Léo e Rémy, due ragazzini di tredici anni, sono sempre stati amici, fino a quando un evento impensabile li separerà: Léo si avvicinerà alla madre di Rémi, per cercare di capire. È questa la trama di Close, l’introspettiva pellicola di Lukas Dhont che al 75° Festival di Cannes ha vinto il Gran Premio della Giuria e che da giovedì 4 gennaio sarà nelle sale italiane.

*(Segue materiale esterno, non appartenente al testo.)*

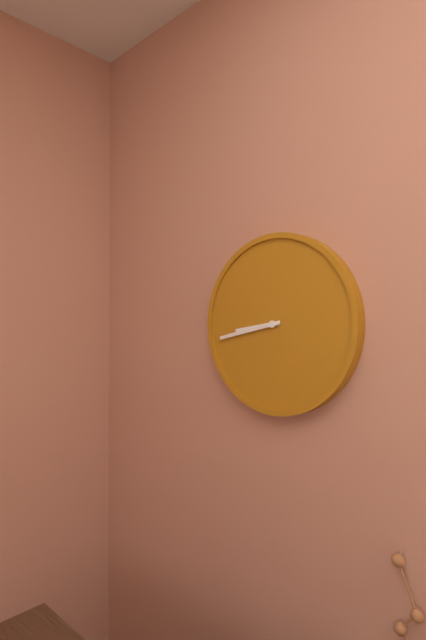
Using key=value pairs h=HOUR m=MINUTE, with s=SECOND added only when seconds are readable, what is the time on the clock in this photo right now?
h=8 m=43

Interpretati dai giovanissimi ma già eccellenti attori Eden Dambrine e Gustav De Waele, i due protagonisti della seconda pellicola di Dhont (che nel 2018 esordì, sempre sulla croisette, con Girl) danno corpo e anima ad una storia d’amicizia che sfonda nella tragedia. Il regista ha ripercorso gli anni della sua infanzia per scrivere questo film: “I ragazzi si comportavano in un modo, le ragazze in un altro, e mi sono sempre sentito come se non appartenessi a nessun gruppo – ha dichiarato Dhont – Ero molto inquieto per via delle mie amicizie, specialmente con i ragazzi, perché ero effeminato e mi prendevano molto in giro. Avere un rapporto stretto con un altro ragazzo sembrava confermare le supposizioni che gli altri avevano sulla mia identità sessuale”.

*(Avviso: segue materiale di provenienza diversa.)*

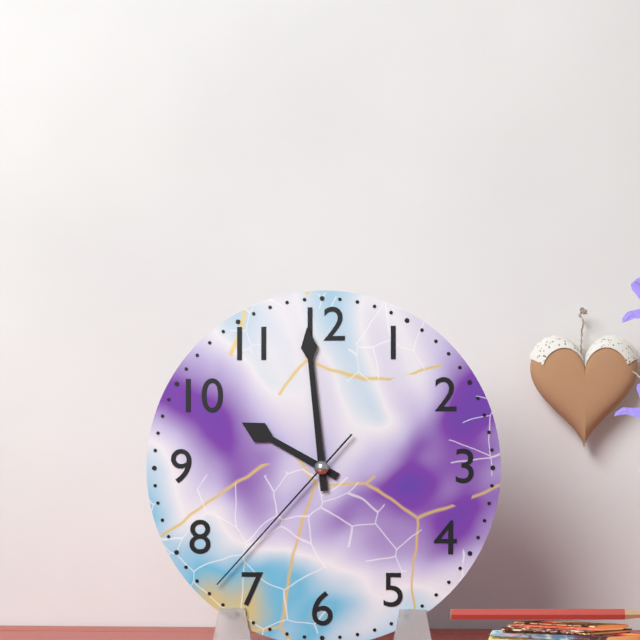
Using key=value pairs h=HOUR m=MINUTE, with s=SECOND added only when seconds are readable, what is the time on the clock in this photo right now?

Il regista sta ancora facendo i conti con gli anni dolorosi della scuola primaria e secondaria: “Ma non volevo essere drammatico – ha aggiunto – Era invece mia intenzione realizzare un film che rendesse omaggio agli amici con cui avevo perso i contatti, per colpa mia perché mi sono tenuto a distanza: sentivo di averli traditi. Inoltre, volevo parlare della perdita di una persona cara e dell’importanza del tempo che trascorriamo con coloro che amiamo. La storia si basa essenzialmente sulla fine di un rapporto intimo e sul conseguente senso di responsabilità e di colpa. Per certi versi è l’inizio del viaggio verso l’adolescenza”.

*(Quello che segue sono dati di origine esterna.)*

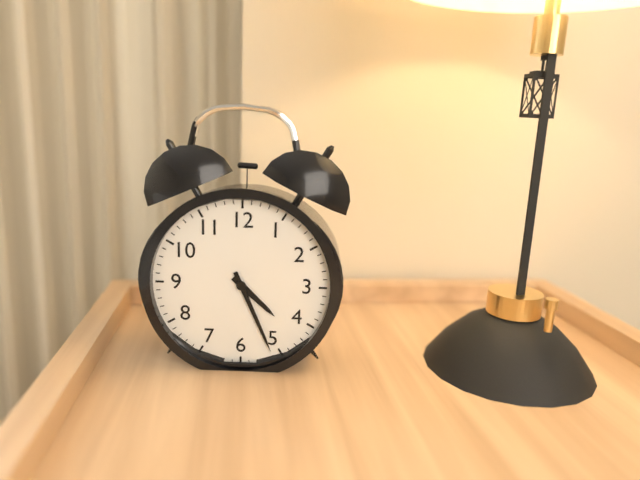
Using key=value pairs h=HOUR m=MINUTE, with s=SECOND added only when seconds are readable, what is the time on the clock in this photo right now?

Dhont, però, con questa opera voleva davvero parlare di quel pesante fardello che portiamo quando ci sentiamo responsabili di qualcosa ma non siamo in grado di parlarne. La relazione intima tra i due giovani amici diventa il catalizzatore dei tragici eventi della storia del film: “Quando perdiamo qualcuno, cerchiamo l’intimità con la persona che se n’è andata – conclude il regista – Veniamo gettati in una sorta di lotta filosofica. La parola evoca altrettanto facilmente l’idea di essere confinati, di indossare una maschera, l’incapacità di essere noi stessi”.